Negli ultimi anni, questa disciplina è diventata sempre più – diciamo così – di moda: non c’è il rischio che vi si avvicini anche qualcuno non preparato a dovere? Penso a quelli che si iscrivevano alle maratone nel Sahara e finivano per morire nel deserto, del tutto impreparati, perché credevano si trattasse di una specie di Camino de Santiago, e non competizioni riservate a pochissimi eletti.

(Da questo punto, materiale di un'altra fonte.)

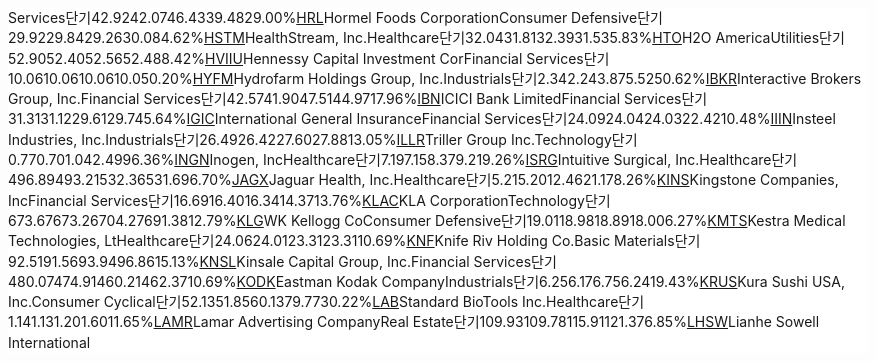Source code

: Services</td><td>단기</td><td>42.92</td><td>42.07</td><td>46.43</td><td>39.48</td><td style="color: red">29.00%</td></tr><tr><td><a href="https://stockato.github.io/ticker/HRL" target="_blank">HRL</a></td><td>Hormel Foods Corporation</td><td>Consumer Defensive</td><td>단기</td><td>29.92</td><td>29.84</td><td>29.26</td><td>30.08</td><td style="color: red">4.62%</td></tr><tr><td><a href="https://stockato.github.io/ticker/HSTM" target="_blank">HSTM</a></td><td>HealthStream, Inc.</td><td>Healthcare</td><td>단기</td><td>32.04</td><td>31.81</td><td>32.39</td><td>31.53</td><td style="color: red">5.83%</td></tr><tr><td><a href="https://stockato.github.io/ticker/HTO" target="_blank">HTO</a></td><td>H2O America</td><td>Utilities</td><td>단기</td><td>52.90</td><td>52.40</td><td>52.56</td><td>52.48</td><td style="color: red">8.42%</td></tr><tr><td><a href="https://stockato.github.io/ticker/HVIIU" target="_blank">HVIIU</a></td><td>Hennessy Capital Investment Cor</td><td>Financial Services</td><td>단기</td><td>10.06</td><td>10.06</td><td>10.06</td><td>10.05</td><td style="color: red">0.20%</td></tr><tr><td><a href="https://stockato.github.io/ticker/HYFM" target="_blank">HYFM</a></td><td>Hydrofarm Holdings Group, Inc.</td><td>Industrials</td><td>단기</td><td>2.34</td><td>2.24</td><td>3.87</td><td>5.52</td><td style="color: red">50.62%</td></tr><tr><td><a href="https://stockato.github.io/ticker/IBKR" target="_blank">IBKR</a></td><td>Interactive Brokers Group, Inc.</td><td>Financial Services</td><td>단기</td><td>42.57</td><td>41.90</td><td>47.51</td><td>44.97</td><td style="color: red">17.96%</td></tr><tr><td><a href="https://stockato.github.io/ticker/IBN" target="_blank">IBN</a></td><td>ICICI Bank Limited</td><td>Financial Services</td><td>단기</td><td>31.31</td><td>31.12</td><td>29.61</td><td>29.74</td><td style="color: red">5.64%</td></tr><tr><td><a href="https://stockato.github.io/ticker/IGIC" target="_blank">IGIC</a></td><td>International General Insurance</td><td>Financial Services</td><td>단기</td><td>24.09</td><td>24.04</td><td>24.03</td><td>22.42</td><td style="color: red">10.48%</td></tr><tr><td><a href="https://stockato.github.io/ticker/IIIN" target="_blank">IIIN</a></td><td>Insteel Industries, Inc.</td><td>Industrials</td><td>단기</td><td>26.49</td><td>26.42</td><td>27.60</td><td>27.88</td><td style="color: red">13.05%</td></tr><tr><td><a href="https://stockato.github.io/ticker/ILLR" target="_blank">ILLR</a></td><td>Triller Group Inc.</td><td>Technology</td><td>단기</td><td>0.77</td><td>0.70</td><td>1.04</td><td>2.49</td><td style="color: red">96.36%</td></tr><tr><td><a href="https://stockato.github.io/ticker/INGN" target="_blank">INGN</a></td><td>Inogen, Inc</td><td>Healthcare</td><td>단기</td><td>7.19</td><td>7.15</td><td>8.37</td><td>9.21</td><td style="color: red">9.26%</td></tr><tr><td><a href="https://stockato.github.io/ticker/ISRG" target="_blank">ISRG</a></td><td>Intuitive Surgical, Inc.</td><td>Healthcare</td><td>단기</td><td>496.89</td><td>493.21</td><td>532.36</td><td>531.69</td><td style="color: red">6.70%</td></tr><tr><td><a href="https://stockato.github.io/ticker/JAGX" target="_blank">JAGX</a></td><td>Jaguar Health, Inc.</td><td>Healthcare</td><td>단기</td><td>5.21</td><td>5.20</td><td>12.46</td><td>21.17</td><td style="color: red">8.26%</td></tr><tr><td><a href="https://stockato.github.io/ticker/KINS" target="_blank">KINS</a></td><td>Kingstone Companies, Inc</td><td>Financial Services</td><td>단기</td><td>16.69</td><td>16.40</td><td>16.34</td><td>14.37</td><td style="color: red">13.76%</td></tr><tr><td><a href="https://stockato.github.io/ticker/KLAC" target="_blank">KLAC</a></td><td>KLA Corporation</td><td>Technology</td><td>단기</td><td>673.67</td><td>673.26</td><td>704.27</td><td>691.38</td><td style="color: red">12.79%</td></tr><tr><td><a href="https://stockato.github.io/ticker/KLG" target="_blank">KLG</a></td><td>WK Kellogg Co</td><td>Consumer Defensive</td><td>단기</td><td>19.01</td><td>18.98</td><td>18.89</td><td>18.00</td><td style="color: red">6.27%</td></tr><tr><td><a href="https://stockato.github.io/ticker/KMTS" target="_blank">KMTS</a></td><td>Kestra Medical Technologies, Lt</td><td>Healthcare</td><td>단기</td><td>24.06</td><td>24.01</td><td>23.31</td><td>23.31</td><td style="color: red">10.69%</td></tr><tr><td><a href="https://stockato.github.io/ticker/KNF" target="_blank">KNF</a></td><td>Knife Riv Holding Co.</td><td>Basic Materials</td><td>단기</td><td>92.51</td><td>91.56</td><td>93.94</td><td>96.86</td><td style="color: red">15.13%</td></tr><tr><td><a href="https://stockato.github.io/ticker/KNSL" target="_blank">KNSL</a></td><td>Kinsale Capital Group, Inc.</td><td>Financial Services</td><td>단기</td><td>480.07</td><td>474.91</td><td>460.21</td><td>462.37</td><td style="color: red">10.69%</td></tr><tr><td><a href="https://stockato.github.io/ticker/KODK" target="_blank">KODK</a></td><td>Eastman Kodak Company</td><td>Industrials</td><td>단기</td><td>6.25</td><td>6.17</td><td>6.75</td><td>6.24</td><td style="color: red">19.43%</td></tr><tr><td><a href="https://stockato.github.io/ticker/KRUS" target="_blank">KRUS</a></td><td>Kura Sushi USA, Inc.</td><td>Consumer Cyclical</td><td>단기</td><td>52.13</td><td>51.85</td><td>60.13</td><td>79.77</td><td style="color: red">30.22%</td></tr><tr><td><a href="https://stockato.github.io/ticker/LAB" target="_blank">LAB</a></td><td>Standard BioTools Inc.</td><td>Healthcare</td><td>단기</td><td>1.14</td><td>1.13</td><td>1.20</td><td>1.60</td><td style="color: red">11.65%</td></tr><tr><td><a href="https://stockato.github.io/ticker/LAMR" target="_blank">LAMR</a></td><td>Lamar Advertising Company</td><td>Real Estate</td><td>단기</td><td>109.93</td><td>109.78</td><td>115.91</td><td>121.37</td><td style="color: red">6.85%</td></tr><tr><td><a href="https://stockato.github.io/ticker/LHSW" target="_blank">LHSW</a></td><td>Lianhe Sowell International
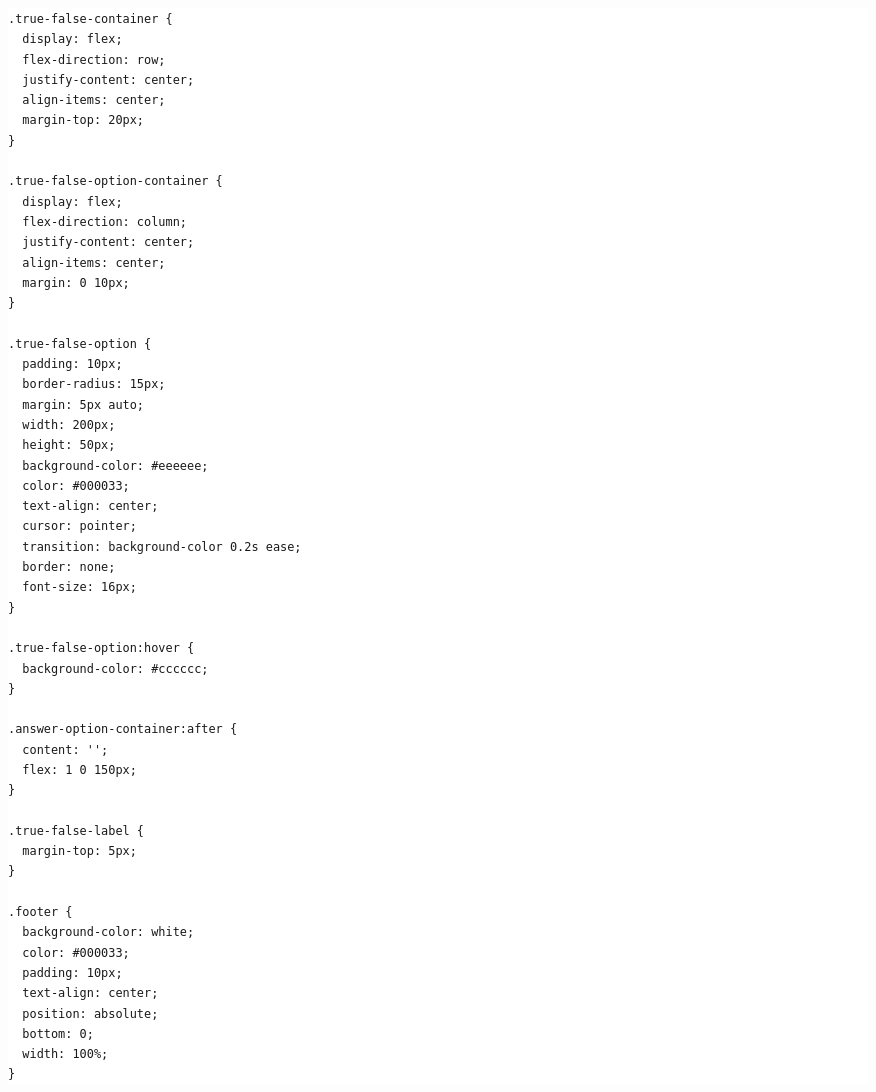     .true-false-container {
      display: flex;
      flex-direction: row;
      justify-content: center;
      align-items: center;
      margin-top: 20px;
    }

    .true-false-option-container {
      display: flex;
      flex-direction: column;
      justify-content: center;
      align-items: center;
      margin: 0 10px;
    }

    .true-false-option {
      padding: 10px;
      border-radius: 15px;
      margin: 5px auto;
      width: 200px;
      height: 50px;
      background-color: #eeeeee;
      color: #000033;
      text-align: center;
      cursor: pointer;
      transition: background-color 0.2s ease;
      border: none;
      font-size: 16px;
    }

    .true-false-option:hover {
      background-color: #cccccc;
    }

    .answer-option-container:after {
      content: '';
      flex: 1 0 150px;
    }

    .true-false-label {
      margin-top: 5px;
    }

    .footer {
      background-color: white;
      color: #000033;
      padding: 10px;
      text-align: center;
      position: absolute;
      bottom: 0;
      width: 100%;
    }
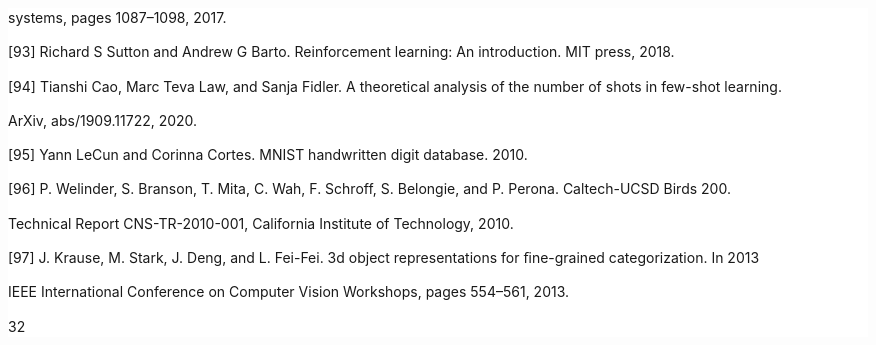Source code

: systems, pages 1087–1098, 2017.

[93] Richard S Sutton and Andrew G Barto. Reinforcement learning: An introduction. MIT press, 2018.

[94] Tianshi Cao, Marc Teva Law, and Sanja Fidler. A theoretical analysis of the number of shots in few-shot learning.

ArXiv, abs/1909.11722, 2020.

[95] Yann LeCun and Corinna Cortes. MNIST handwritten digit database. 2010.

[96] P. Welinder, S. Branson, T. Mita, C. Wah, F. Schroff, S. Belongie, and P. Perona. Caltech-UCSD Birds 200.

Technical Report CNS-TR-2010-001, California Institute of Technology, 2010.

[97] J. Krause, M. Stark, J. Deng, and L. Fei-Fei. 3d object representations for ﬁne-grained categorization. In 2013

IEEE International Conference on Computer Vision Workshops, pages 554–561, 2013.

32
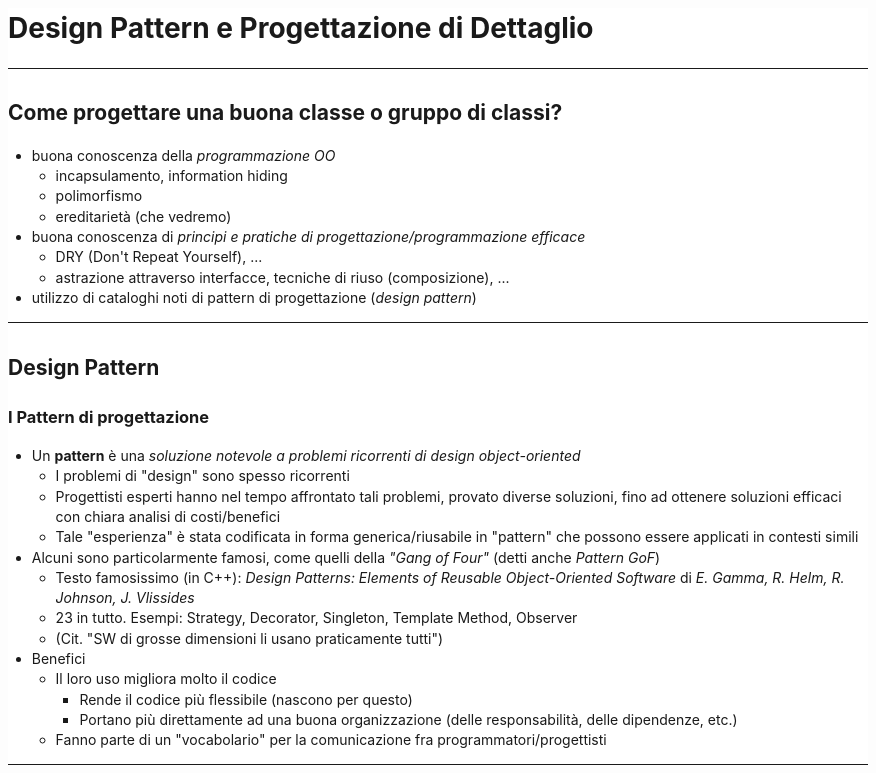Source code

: 

# Design Pattern e Progettazione di Dettaglio



---

## Come progettare una buona classe o gruppo di classi?



* buona conoscenza della *programmazione OO* 
    * incapsulamento, information hiding
    * polimorfismo
    * ereditarietà (che vedremo)
* buona conoscenza di *principi e pratiche di progettazione/programmazione efficace*
    * DRY (Don't Repeat Yourself), ...
    * astrazione attraverso interfacce, tecniche di riuso (composizione), ...
* utilizzo di cataloghi noti di pattern di progettazione (*design pattern*)





---





## Design Pattern


  
### I Pattern di progettazione

*  Un **pattern** è una *soluzione notevole a problemi ricorrenti di design object-oriented*  
    <!-- elementi riusabili (semplici ed eleganti) di progettazione OO -->
    * I problemi di "design" sono spesso ricorrenti
    * Progettisti esperti hanno nel tempo affrontato tali problemi, provato diverse soluzioni, fino ad ottenere soluzioni efficaci con chiara analisi di costi/benefici 
    * Tale "esperienza" è stata codificata in forma generica/riusabile in "pattern" che possono essere applicati in contesti simili
*  Alcuni sono particolarmente famosi, come quelli della *"Gang of Four"* (detti anche *Pattern GoF*)
    *  Testo famosissimo (in C++): *Design Patterns: Elements of Reusable Object-Oriented Software* di *E. Gamma, R. Helm, R. Johnson, J. Vlissides*
    *  23 in tutto. Esempi: Strategy, Decorator, Singleton, Template Method, Observer
    *  (Cit. "SW di grosse dimensioni li usano praticamente tutti")
* Benefici
    *  Il loro uso migliora molto il codice
        *  Rende il codice più flessibile (nascono per questo)
        *  Portano più direttamente ad una buona organizzazione (delle responsabilità, delle dipendenze, etc.)
    *  Fanno parte di un "vocabolario" per la comunicazione fra programmatori/progettisti

---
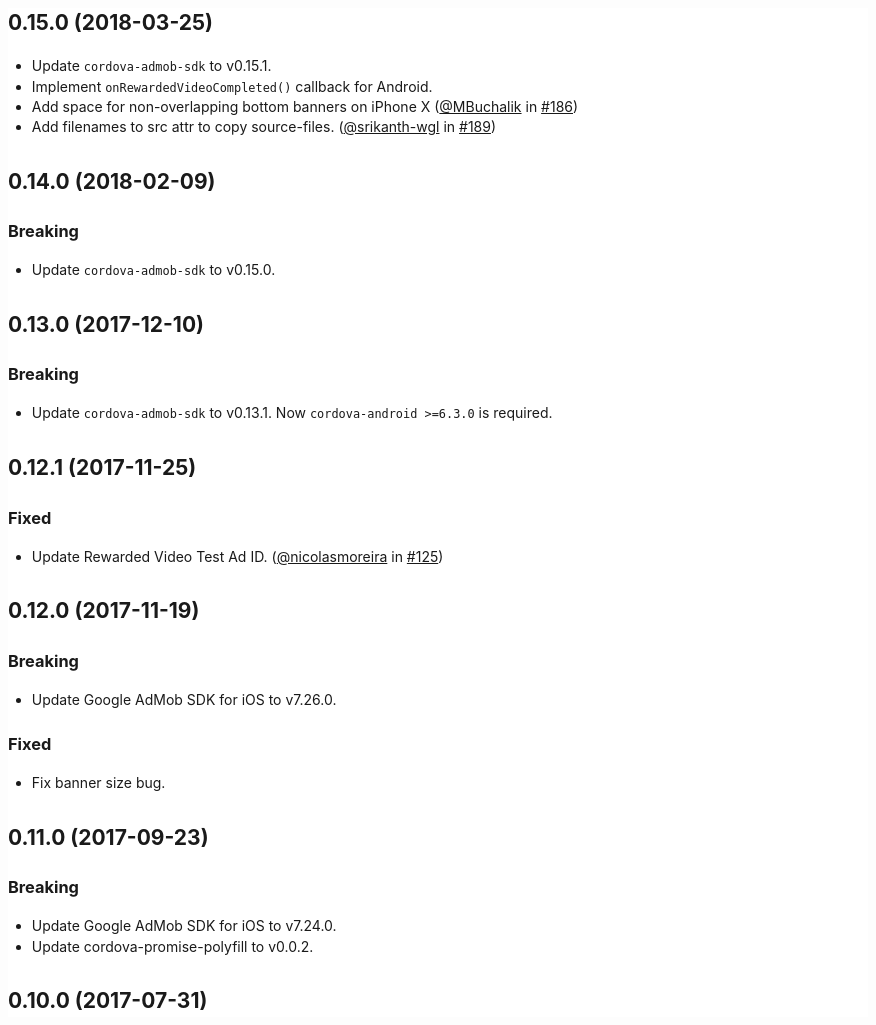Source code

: ## 0.15.0 (2018-03-25)

* Update `cordova-admob-sdk` to v0.15.1.
* Implement `onRewardedVideoCompleted()` callback for Android.
* Add space for non-overlapping bottom banners on iPhone X ([@MBuchalik](https://github.com/MBuchalik) in [#186](https://github.com/ratson/cordova-plugin-admob-free/pull/186))
* Add filenames to src attr to copy source-files. ([@srikanth-wgl](https://github.com/srikanth-wgl) in [#189](https://github.com/ratson/cordova-plugin-admob-free/pull/189))

## 0.14.0 (2018-02-09)

### Breaking

* Update `cordova-admob-sdk` to v0.15.0.


## 0.13.0 (2017-12-10)

### Breaking

* Update `cordova-admob-sdk` to v0.13.1.
  Now `cordova-android >=6.3.0` is required.

## 0.12.1 (2017-11-25)

### Fixed

* Update Rewarded Video Test Ad ID. ([@nicolasmoreira](https://github.com/nicolasmoreira) in [#125](https://github.com/ratson/cordova-plugin-admob-free/pull/125))

## 0.12.0 (2017-11-19)

### Breaking

* Update Google AdMob SDK for iOS to v7.26.0.

### Fixed

* Fix banner size bug.

## 0.11.0 (2017-09-23)

### Breaking

* Update Google AdMob SDK for iOS to v7.24.0.
* Update cordova-promise-polyfill to v0.0.2.

## 0.10.0 (2017-07-31)
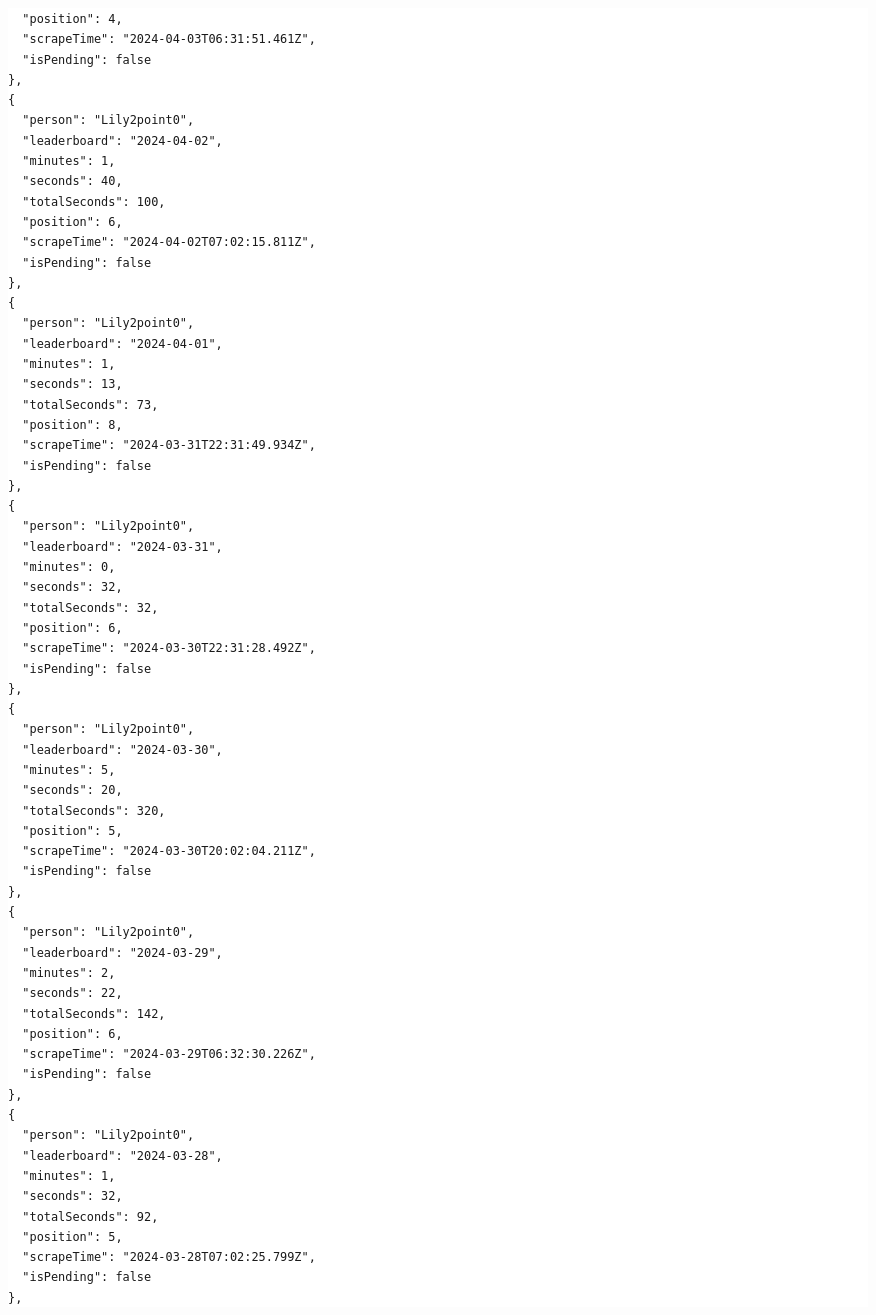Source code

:       "position": 4,
      "scrapeTime": "2024-04-03T06:31:51.461Z",
      "isPending": false
    },
    {
      "person": "Lily2point0",
      "leaderboard": "2024-04-02",
      "minutes": 1,
      "seconds": 40,
      "totalSeconds": 100,
      "position": 6,
      "scrapeTime": "2024-04-02T07:02:15.811Z",
      "isPending": false
    },
    {
      "person": "Lily2point0",
      "leaderboard": "2024-04-01",
      "minutes": 1,
      "seconds": 13,
      "totalSeconds": 73,
      "position": 8,
      "scrapeTime": "2024-03-31T22:31:49.934Z",
      "isPending": false
    },
    {
      "person": "Lily2point0",
      "leaderboard": "2024-03-31",
      "minutes": 0,
      "seconds": 32,
      "totalSeconds": 32,
      "position": 6,
      "scrapeTime": "2024-03-30T22:31:28.492Z",
      "isPending": false
    },
    {
      "person": "Lily2point0",
      "leaderboard": "2024-03-30",
      "minutes": 5,
      "seconds": 20,
      "totalSeconds": 320,
      "position": 5,
      "scrapeTime": "2024-03-30T20:02:04.211Z",
      "isPending": false
    },
    {
      "person": "Lily2point0",
      "leaderboard": "2024-03-29",
      "minutes": 2,
      "seconds": 22,
      "totalSeconds": 142,
      "position": 6,
      "scrapeTime": "2024-03-29T06:32:30.226Z",
      "isPending": false
    },
    {
      "person": "Lily2point0",
      "leaderboard": "2024-03-28",
      "minutes": 1,
      "seconds": 32,
      "totalSeconds": 92,
      "position": 5,
      "scrapeTime": "2024-03-28T07:02:25.799Z",
      "isPending": false
    },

Senz’altro negli ultimi anni abbiamo assistito all’affermarsi di una specie di culto dell’invincibilità che ha spinto molta gente a esagerare. Ora, ad esempio, tutti vogliono salire sull’Everest o sul K2 e pochi giorni fa abbiamo visto le immagini di un alpinista morto – o morente – che semplicemente veniva scavalcato da tutti quelli che lo seguivano, i quali volevano egoisticamente soltanto raggiungere il proprio obiettivo. Forse bisognerebbe rimettere in discussione questo genere di valori, sempre che di valori si possa parlare. Non sarebbe male se ci inventassimo piuttosto l’ironman dell’empatia, della generosità o dell’impegno sociale: lì sì che si potrebbe andare avanti fino allo sfinimento.

Qual è il tuo auspicio, oggi?

Spero che incidenti come questi non si rivelino dei deterrenti, e che l’immagine del nostro sport non ne risenta troppo, perché si tratta di una disciplina bellissima. Bisogna soltanto capire che l’importante – più che portare a termine la prova – è il percorso che si fa per conoscere e migliorare sé stessi. Il vero fascino sta nell’avvicinamento, più che nel raggiungimento della meta. E ricordarsi che, alle prime avvisaglie di malessere, è fondamentale fermarsi: è così che bisogna comportarsi in tutte le gare che mettono a dura prova la testa oltre al fisico.